:: Passage
MANILA, Philippines — The Inter-Agency Task Force (IATF) on Emerging and Infectious Disease has recommended to President Duterte the lifting of the Philippine Overseas Employment Administration’s (POEA) temporary ban on the deployment of Filipino health care workers abroad.
Duterte’s chief legal counsel Salvador Panelo said the task force “reconsidered” the policy on the travel ban on health workers during a meeting Monday.
While all IATF resolutions are subject to the approval of Duterte, Panelo said it is already a “foregone conclusion” as the President has not disapproved of any IATF recommendation yet.
“The President always approves the IATF resolutions. He has not disapproved [of] any recommendation/resolution of the IATF. He stated in one of his televised message[s] to the nation that he defers to the recommendation of the IATF,” Panelo said.
Nurses and health workers with perfected employment contracts abroad may leave the Philippines once the proposal has been approved.
Meanwhile, Foreign Affairs Secretary Teodoro Boy Locsin, Jr. said all future applications for employment abroad are “frozen” until further notice.
“DONE. NURSES, other health workers with existing contracts of work abroad can leave,” Locsin said in a tweet.
“Future applications frozen until further notice provided all our 450,000+ nurses—exceeding by 250,000 ideal WHO ratio of people-to-nurses—must be given employment. Ty Sal Panelo and Jun Esperon,” he added.
DONE. NURSES, other health workers with existing contracts of work abroad can leave. Future applications frozen until further notice provided all our 450,000+ nurses—exceeding by 250,000 ideal WHO ratio of people-to-nurses—must be given employment. Ty Sal Panelo and Jun Esperon. https://t.co/S2mHyqrz87
— Teddy Locsin Jr. (@teddyboylocsin) April 13, 2020
The POEA order has drawn the ire of the country’s top diplomat, denouncing the move as an “abomination.”
“Filipino NHS (National Health Service) nurses were stopped at NAIA (Ninoy Aquino International Airport) from returning to their contracted jobs in the UK. This violates the Constitution in 3 ways: right to travel, inviolability of contracts, punitive ex-post-facto resolution,” Locsin, a lawyer, said in a recent tweet.
Under the order, doctors, nurses, microbiologists, pharmacists and medical technologists, among others, cannot leave the country in “support [of] the national objective of controlling the spread of COVID-19 through the regulation [of their] deployment.”
::::
:: Information provided
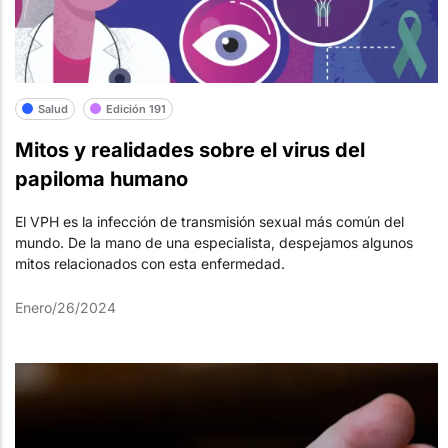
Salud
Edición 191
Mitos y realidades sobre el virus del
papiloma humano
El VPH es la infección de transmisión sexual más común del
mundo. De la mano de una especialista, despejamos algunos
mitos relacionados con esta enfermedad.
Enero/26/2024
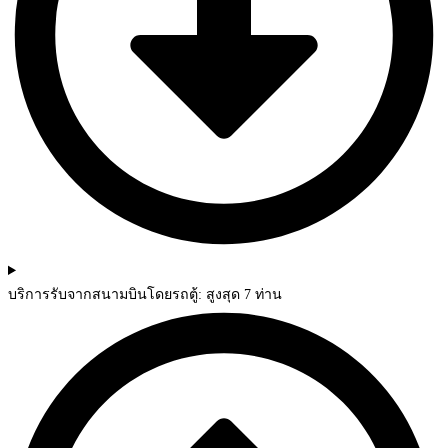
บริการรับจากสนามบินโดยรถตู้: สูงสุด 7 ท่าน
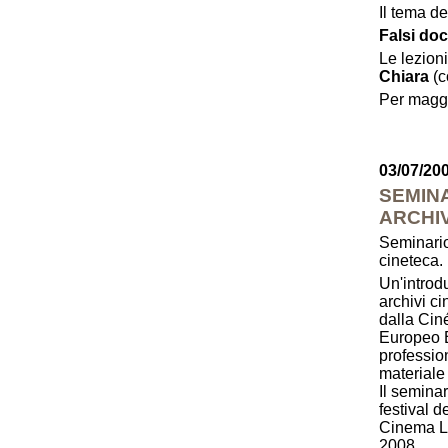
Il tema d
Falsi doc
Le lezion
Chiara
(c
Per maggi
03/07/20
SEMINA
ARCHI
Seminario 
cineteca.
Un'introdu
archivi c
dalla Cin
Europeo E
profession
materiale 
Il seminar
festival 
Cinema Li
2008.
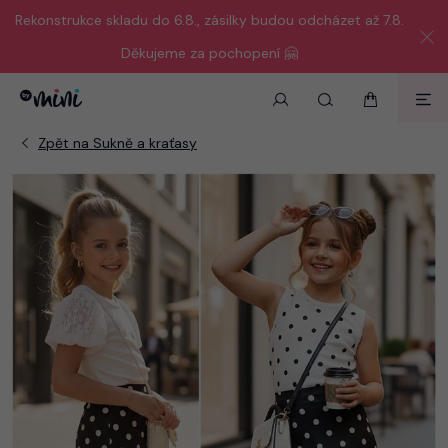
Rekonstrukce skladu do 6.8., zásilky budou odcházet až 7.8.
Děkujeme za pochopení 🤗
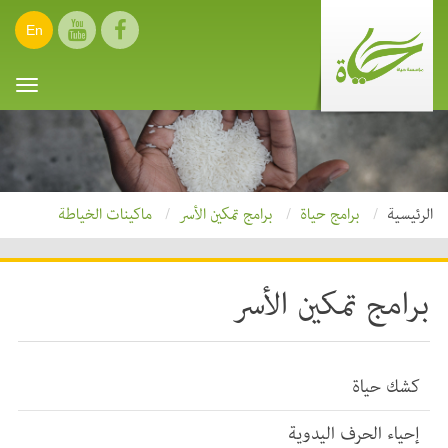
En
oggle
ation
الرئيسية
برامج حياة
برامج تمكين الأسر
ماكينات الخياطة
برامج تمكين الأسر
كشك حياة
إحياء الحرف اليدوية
::::
:: Information provided
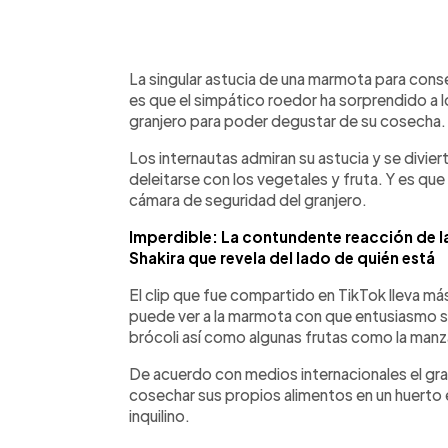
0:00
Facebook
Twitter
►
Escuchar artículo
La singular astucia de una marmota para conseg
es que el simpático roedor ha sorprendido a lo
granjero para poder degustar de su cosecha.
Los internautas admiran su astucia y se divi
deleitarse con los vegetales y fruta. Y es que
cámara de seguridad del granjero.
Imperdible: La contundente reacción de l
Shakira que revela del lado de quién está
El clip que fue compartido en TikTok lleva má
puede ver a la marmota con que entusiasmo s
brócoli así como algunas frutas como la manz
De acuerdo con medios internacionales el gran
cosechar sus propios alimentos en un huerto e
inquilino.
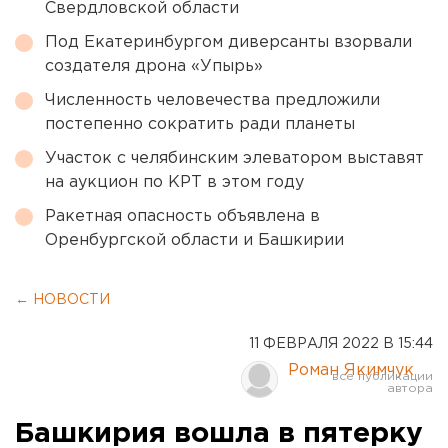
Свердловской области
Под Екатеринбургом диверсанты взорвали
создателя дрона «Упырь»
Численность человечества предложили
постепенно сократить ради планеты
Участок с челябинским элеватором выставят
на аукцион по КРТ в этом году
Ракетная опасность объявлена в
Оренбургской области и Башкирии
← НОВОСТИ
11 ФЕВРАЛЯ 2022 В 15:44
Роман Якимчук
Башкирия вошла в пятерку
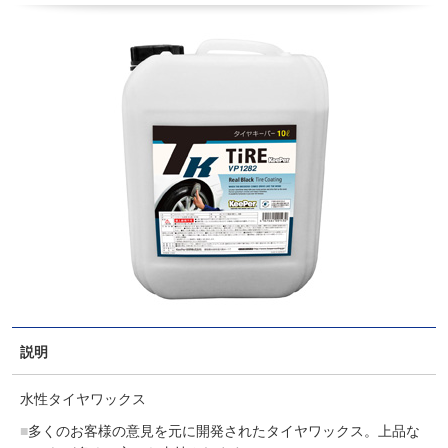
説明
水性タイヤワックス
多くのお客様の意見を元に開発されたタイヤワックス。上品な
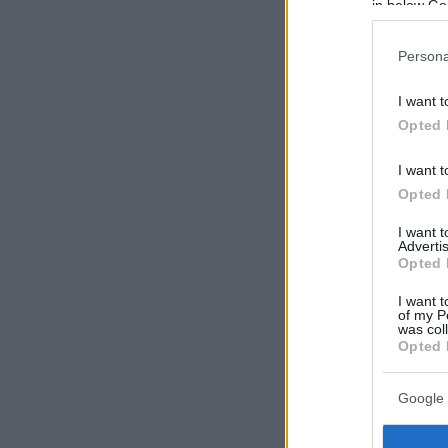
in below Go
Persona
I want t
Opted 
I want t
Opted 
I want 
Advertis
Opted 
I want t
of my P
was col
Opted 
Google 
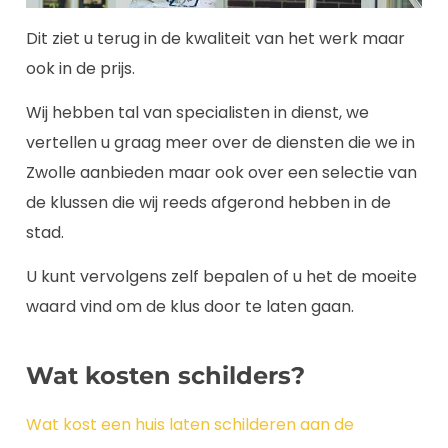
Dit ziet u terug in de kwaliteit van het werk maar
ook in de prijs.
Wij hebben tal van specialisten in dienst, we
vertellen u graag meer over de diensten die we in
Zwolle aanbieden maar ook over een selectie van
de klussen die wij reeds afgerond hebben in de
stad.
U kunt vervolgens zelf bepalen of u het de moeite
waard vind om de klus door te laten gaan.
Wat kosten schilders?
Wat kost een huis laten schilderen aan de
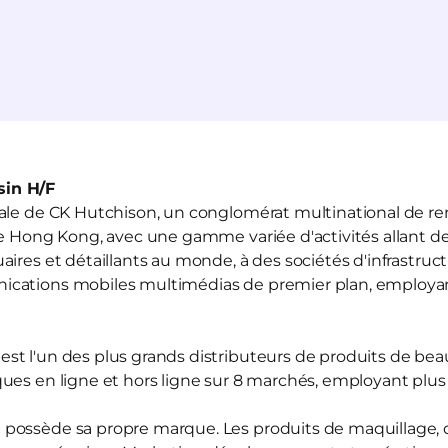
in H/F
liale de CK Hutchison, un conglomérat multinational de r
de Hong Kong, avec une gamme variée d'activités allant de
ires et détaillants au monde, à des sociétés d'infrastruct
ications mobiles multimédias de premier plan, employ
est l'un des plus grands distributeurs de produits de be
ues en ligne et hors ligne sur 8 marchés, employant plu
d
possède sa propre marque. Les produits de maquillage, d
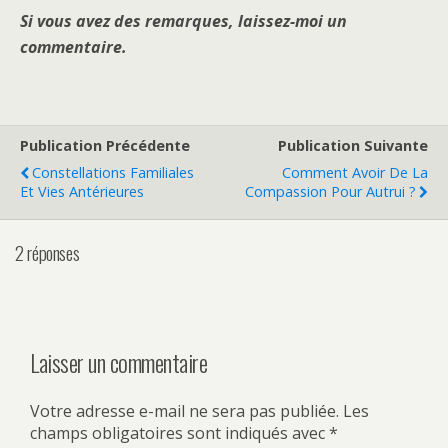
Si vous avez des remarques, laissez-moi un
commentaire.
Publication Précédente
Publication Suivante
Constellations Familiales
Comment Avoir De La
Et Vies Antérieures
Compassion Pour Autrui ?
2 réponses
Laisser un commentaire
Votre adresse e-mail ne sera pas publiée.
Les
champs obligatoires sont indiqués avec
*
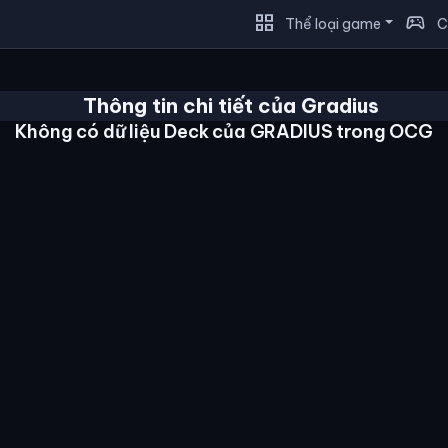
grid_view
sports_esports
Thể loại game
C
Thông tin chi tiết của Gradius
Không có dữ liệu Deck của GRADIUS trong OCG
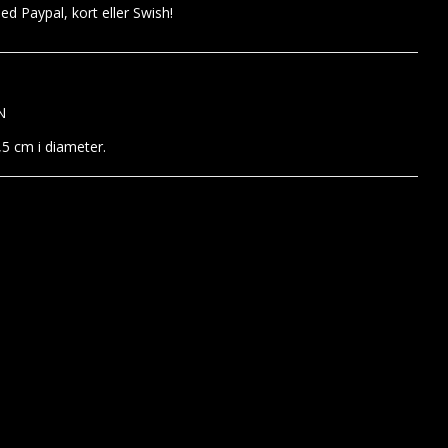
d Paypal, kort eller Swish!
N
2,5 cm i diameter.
::::
:: Information provided
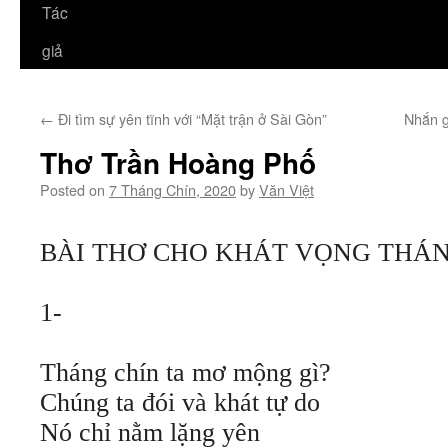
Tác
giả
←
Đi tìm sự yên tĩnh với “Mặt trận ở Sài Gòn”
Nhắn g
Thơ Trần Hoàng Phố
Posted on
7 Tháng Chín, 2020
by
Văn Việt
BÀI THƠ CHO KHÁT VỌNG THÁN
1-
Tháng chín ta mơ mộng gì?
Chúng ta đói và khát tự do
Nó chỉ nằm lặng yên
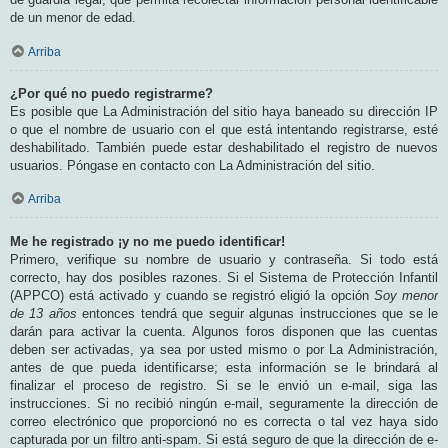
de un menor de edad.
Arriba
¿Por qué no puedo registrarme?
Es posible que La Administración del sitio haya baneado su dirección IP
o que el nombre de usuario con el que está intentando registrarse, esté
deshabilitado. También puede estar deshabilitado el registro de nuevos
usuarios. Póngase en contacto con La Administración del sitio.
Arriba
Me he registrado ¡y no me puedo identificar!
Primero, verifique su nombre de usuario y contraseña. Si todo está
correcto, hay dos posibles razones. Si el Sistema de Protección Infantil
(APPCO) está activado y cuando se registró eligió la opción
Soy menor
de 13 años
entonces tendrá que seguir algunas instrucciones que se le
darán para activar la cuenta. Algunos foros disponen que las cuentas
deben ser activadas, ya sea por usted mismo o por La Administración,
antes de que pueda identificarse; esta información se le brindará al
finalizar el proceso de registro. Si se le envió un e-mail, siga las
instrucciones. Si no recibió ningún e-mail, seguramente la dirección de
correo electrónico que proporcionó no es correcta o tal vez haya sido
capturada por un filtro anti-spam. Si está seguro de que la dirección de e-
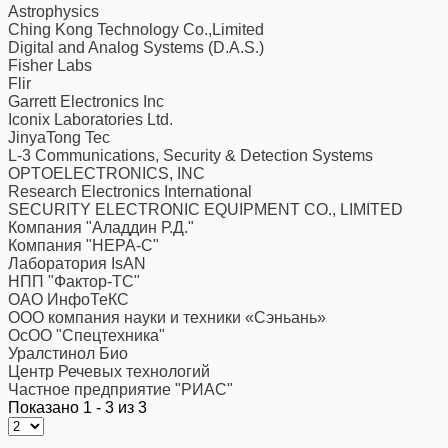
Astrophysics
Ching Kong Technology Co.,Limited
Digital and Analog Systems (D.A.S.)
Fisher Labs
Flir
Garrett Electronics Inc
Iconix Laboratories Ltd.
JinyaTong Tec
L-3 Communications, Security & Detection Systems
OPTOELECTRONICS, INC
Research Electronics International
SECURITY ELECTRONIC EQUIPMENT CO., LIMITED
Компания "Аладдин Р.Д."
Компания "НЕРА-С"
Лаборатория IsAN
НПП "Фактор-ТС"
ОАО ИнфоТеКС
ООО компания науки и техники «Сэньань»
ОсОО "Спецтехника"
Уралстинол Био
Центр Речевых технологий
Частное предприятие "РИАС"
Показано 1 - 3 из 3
::::
• Assignment: Rewrite the article on the health worker deployment ban between "While all IATF" and "until further notice.", inclusive, renaming "IATF" as "Inter-Agency Task Force" wherever it occurs. The collected data has nothing to do with this exercise.

• The answer:
While all Inter-Agency Task Force resolutions are subject to the approval of Duterte, Panelo said it is already a “foregone conclusion” as the President has not disapproved of any Inter-Agency Task Force recommendation yet.
“The President always approves the Inter-Agency Task Force resolutions. He has not disapproved [of] any recommendation/resolution of the Inter-Agency Task Force. He stated in one of his televised message[s] to the nation that he defers to the recommendation of the Inter-Agency Task Force,” Panelo said.
Nurses and health workers with perfected employment contracts abroad may leave the Philippines once the proposal has been approved.
Meanwhile, Foreign Affairs Secretary Teodoro Boy Locsin, Jr. said all future applications for employment abroad are “frozen” until further notice.